As to the production, there are undoubtedly strengths, of which Alyson Cummin’s muted set design, with its Tennessee Williams-esque ‘plastic theatre’ walls, was undeniably one. The portrayals of Marian (Judith Roddy) and Ruth (Roisin Gallagher) were also particularly strong – Marian is a complex role in the play, with wordy, didactic tracts of speech and it would take a great emotional range to bring the character to life in a way that does not descend into utter melodrama. Roddy is at times fathomless and inscrutable, at others utterly bereft, heartbroken and heartbreaking. Will Irvine’s Peter struck just the right note of condescension – everyone has a mate in England who spends a lot of time coming ‘home’ for Christmas and proceeding to tell everyone why life in the epicentres of London / Manchester / Birmingham is so much better than life in planet Belfast. My only issue with Peter is we never really understand why he is holed up in the house with the rest of them. It is apparent that life in Birmingham in the flat over the health food shop can’t be as amazing as he implies, or why would he choose sleeping in a damp box room in 1974 Belfast, but the emotional register of Irvine’s portrayal ranges between scorn, anger and a degree of sympathy, without creating much empathy for the audience.

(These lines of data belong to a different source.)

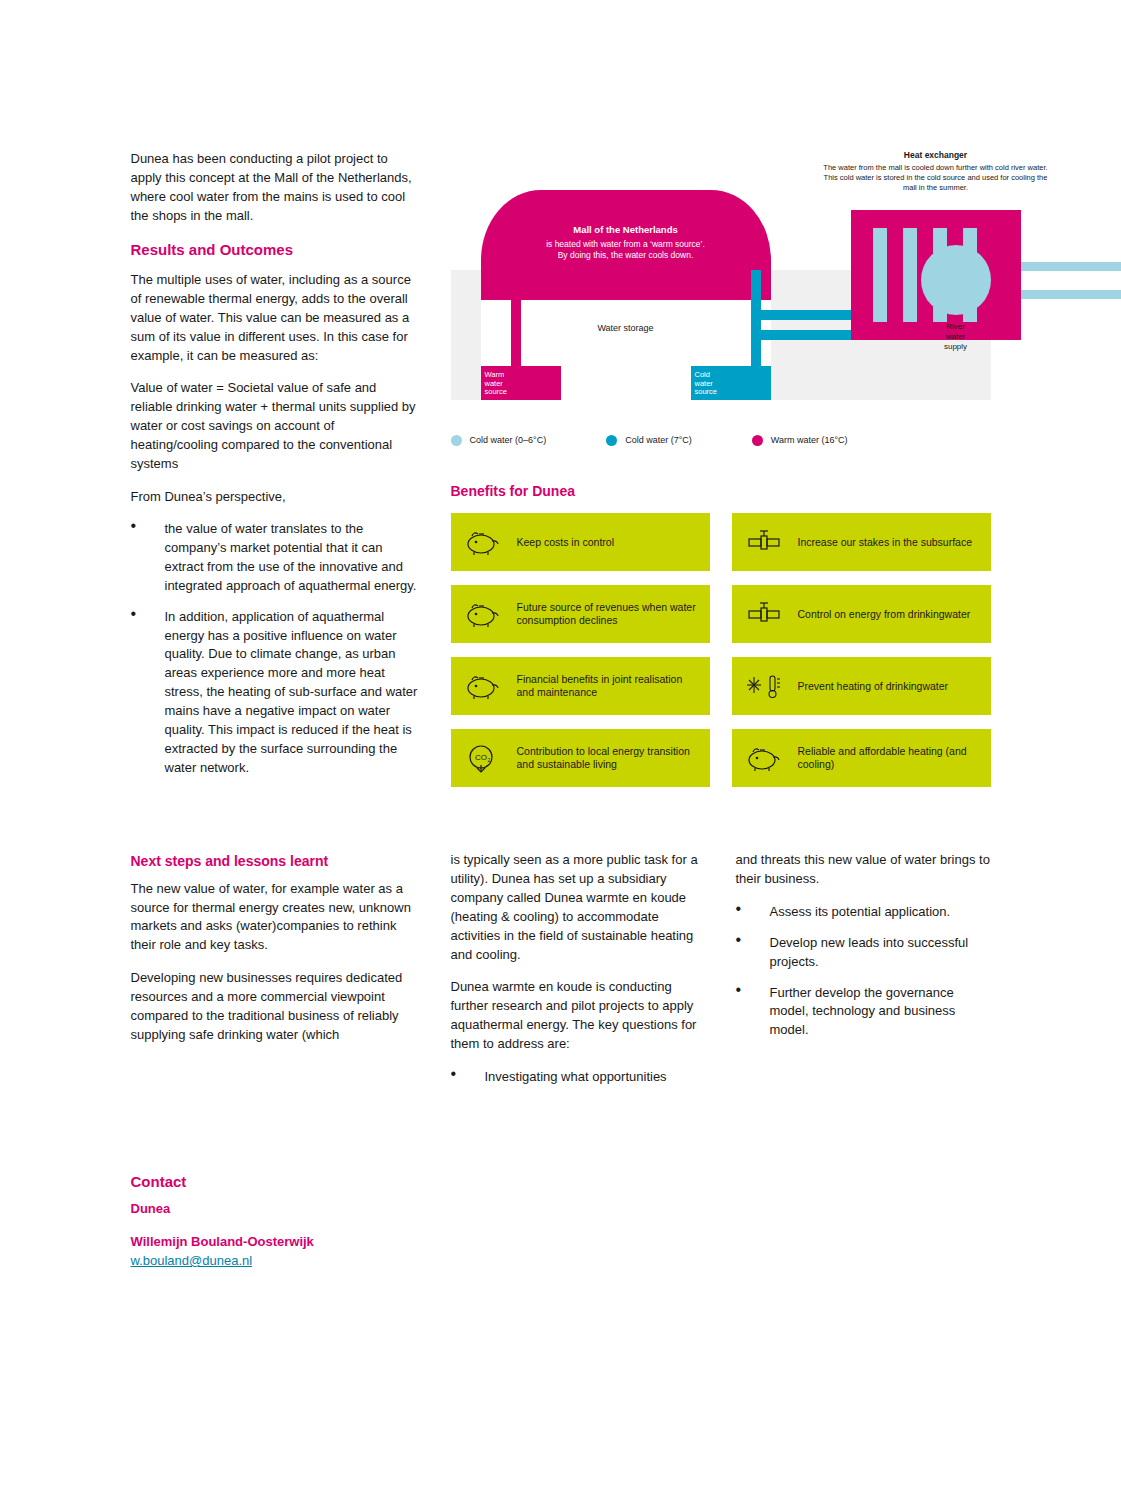Dunea has been conducting a pilot project to apply this concept at the Mall of the Netherlands, where cool water from the mains is used to cool the shops in the mall.
Results and Outcomes
The multiple uses of water, including as a source of renewable thermal energy, adds to the overall value of water. This value can be measured as a sum of its value in different uses. In this case for example, it can be measured as:
Value of water = Societal value of safe and reliable drinking water + thermal units supplied by water or cost savings on account of heating/cooling compared to the conventional systems
From Dunea’s perspective,
the value of water translates to the company’s market potential that it can extract from the use of the innovative and integrated approach of aquathermal energy.
In addition, application of aquathermal energy has a positive influence on water quality. Due to climate change, as urban areas experience more and more heat stress, the heating of sub-surface and water mains have a negative impact on water quality. This impact is reduced if the heat is extracted by the surface surrounding the water network.
Heat exchanger The water from the mall is cooled down further with cold river water. This cold water is stored in the cold source and used for cooling the mall in the summer.
Mall of the Netherlands is heated with water from a ‘warm source’.
By doing this, the water cools down.
Water storage
Warm
water
source
Cold
water
source
River
water
supply
Cold water (0–6°C)
Cold water (7°C)
Warm water (16°C)
Benefits for Dunea
Keep costs in control
Increase our stakes in the subsurface
Future source of revenues when water consumption declines
Control on energy from drinkingwater
Financial benefits in joint realisation and maintenance
Prevent heating of drinkingwater
CO 2
Contribution to local energy transition and sustainable living
Reliable and affordable heating (and cooling)
Next steps and lessons learnt
The new value of water, for example water as a source for thermal energy creates new, unknown markets and asks (water)companies to rethink their role and key tasks.
Developing new businesses requires dedicated resources and a more commercial viewpoint compared to the traditional business of reliably supplying safe drinking water (which
is typically seen as a more public task for a utility). Dunea has set up a subsidiary company called Dunea warmte en koude (heating & cooling) to accommodate activities in the field of sustainable heating and cooling.
Dunea warmte en koude is conducting further research and pilot projects to apply aquathermal energy. The key questions for them to address are:
Investigating what opportunities
and threats this new value of water brings to their business.
Assess its potential application.
Develop new leads into successful projects.
Further develop the governance model, technology and business model.
Contact
Dunea
Willemijn Bouland-Oosterwijk
w.bouland@dunea.nl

Overall, this production, like the set design, largely takes a somewhat muted approach, which, whether it stems from Fay as director or from the cast themselves, works to aplomb in the play’s dramatic finale which skates a thin line towards melodrama of the highest order. The sense of restraint that perhaps flattens other aspects of the play works well here and creates a strong level of emotional credibility.
The play closes on Pentecost Sunday – a symbol of rebirth, a new start. This house in Belfast the characters have made a kind of makeshift home in is described as barren, and certainly it is childless, underlining the notion that there is no hope, no future in this city. The tongues of fire in the biblical Pentecost Sunday are not much in evidence – the only fire in the air are the bombs falling in the Belfast blitz in Lily’s diary, the falling blows on Ruth’s head that make her see a blinding light, the beams of the British army helicopter that moves in towards the end of the play as Peter flees from a mob outside. Yet there is hope, symbolised by Ruth’s opening of the window at the end of the play, to let light and life in to the house and in to the characters’ lives.

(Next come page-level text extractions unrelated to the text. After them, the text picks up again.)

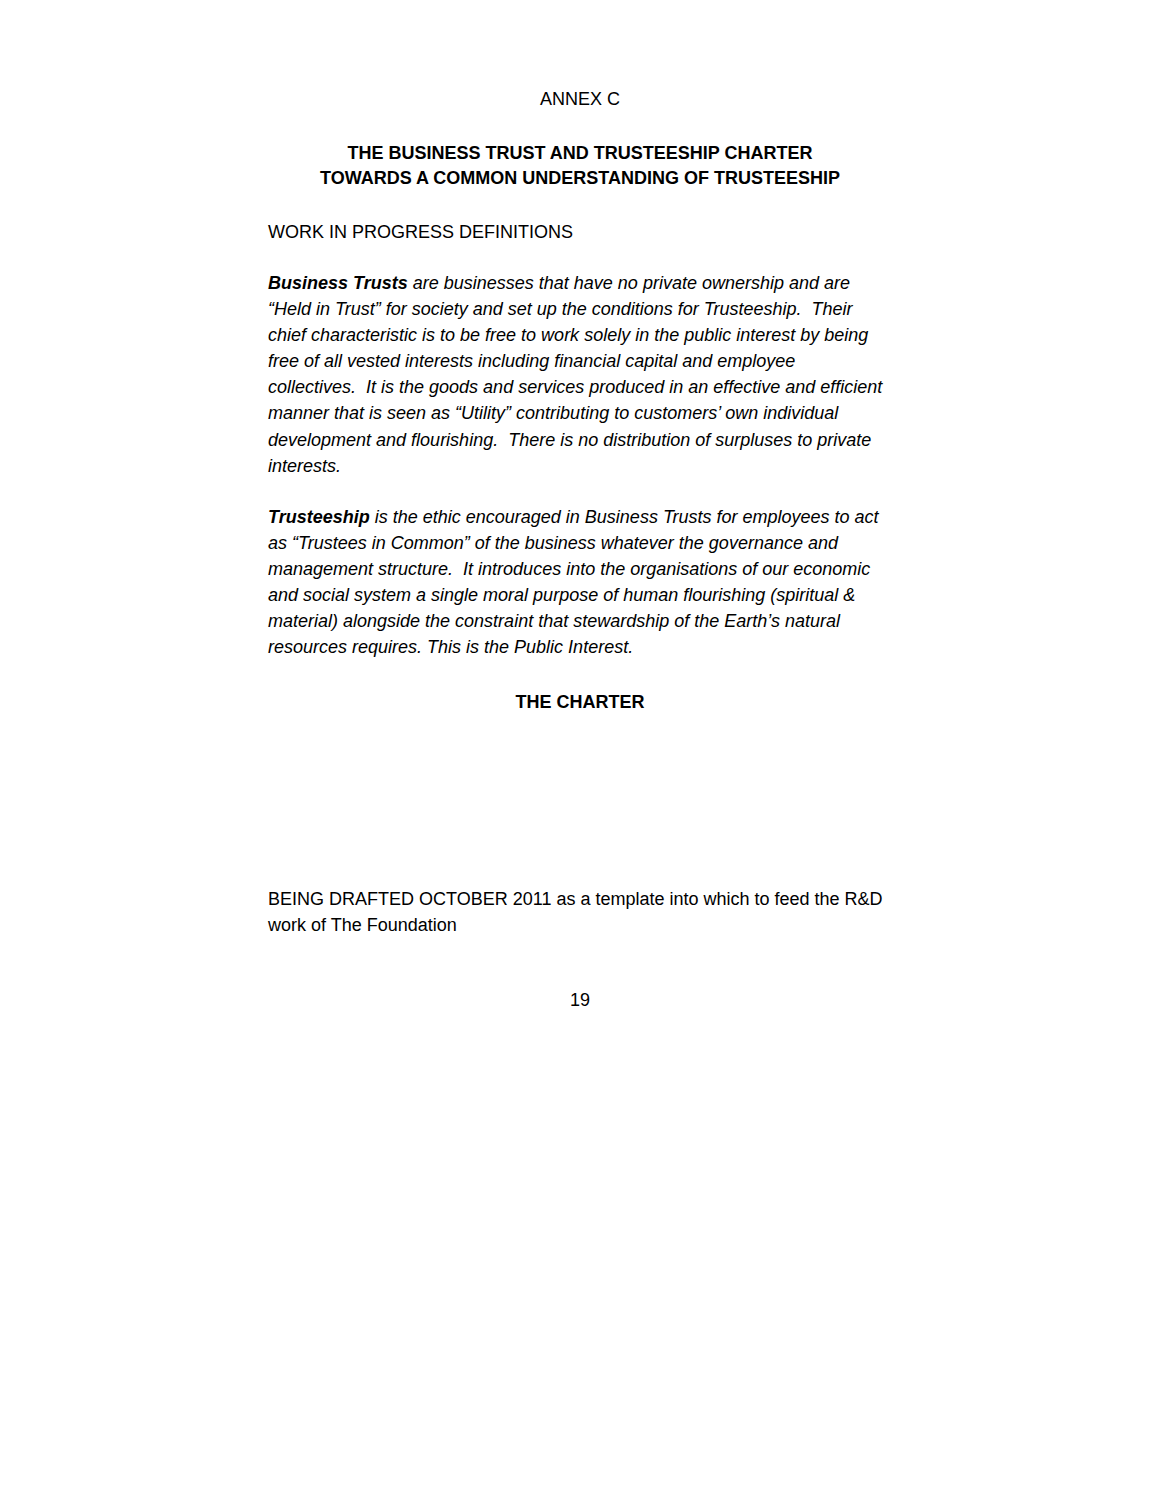ANNEX C
THE BUSINESS TRUST AND TRUSTEESHIP CHARTER TOWARDS A COMMON UNDERSTANDING OF TRUSTEESHIP
WORK IN PROGRESS DEFINITIONS
Business Trusts are businesses that have no private ownership and are “Held in Trust” for society and set up the conditions for Trusteeship. Their chief characteristic is to be free to work solely in the public interest by being free of all vested interests including financial capital and employee collectives. It is the goods and services produced in an effective and efficient manner that is seen as “Utility” contributing to customers’ own individual development and flourishing. There is no distribution of surpluses to private interests.
Trusteeship is the ethic encouraged in Business Trusts for employees to act as “Trustees in Common” of the business whatever the governance and management structure. It introduces into the organisations of our economic and social system a single moral purpose of human flourishing (spiritual & material) alongside the constraint that stewardship of the Earth’s natural resources requires. This is the Public Interest.
THE CHARTER
BEING DRAFTED OCTOBER 2011 as a template into which to feed the R&D work of The Foundation
19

Having just seen and reviewed ’71, it is interesting to go and see another Belfast drama also set in the 70s less than a week later. There is a certain zeitgeist at the moment, perhaps, where the inability to make political progress on the cuts and welfare reform leaves our at best tenuous state teetering towards…something. Perhaps not the bloody carnage of ’71, perhaps not the widespread anarchy of the UWC strikes in Pentecost. But something is surely coming and the lack of certainty as to what that something might be seems to be creating a cultural anxiety that audiences have an appetite for.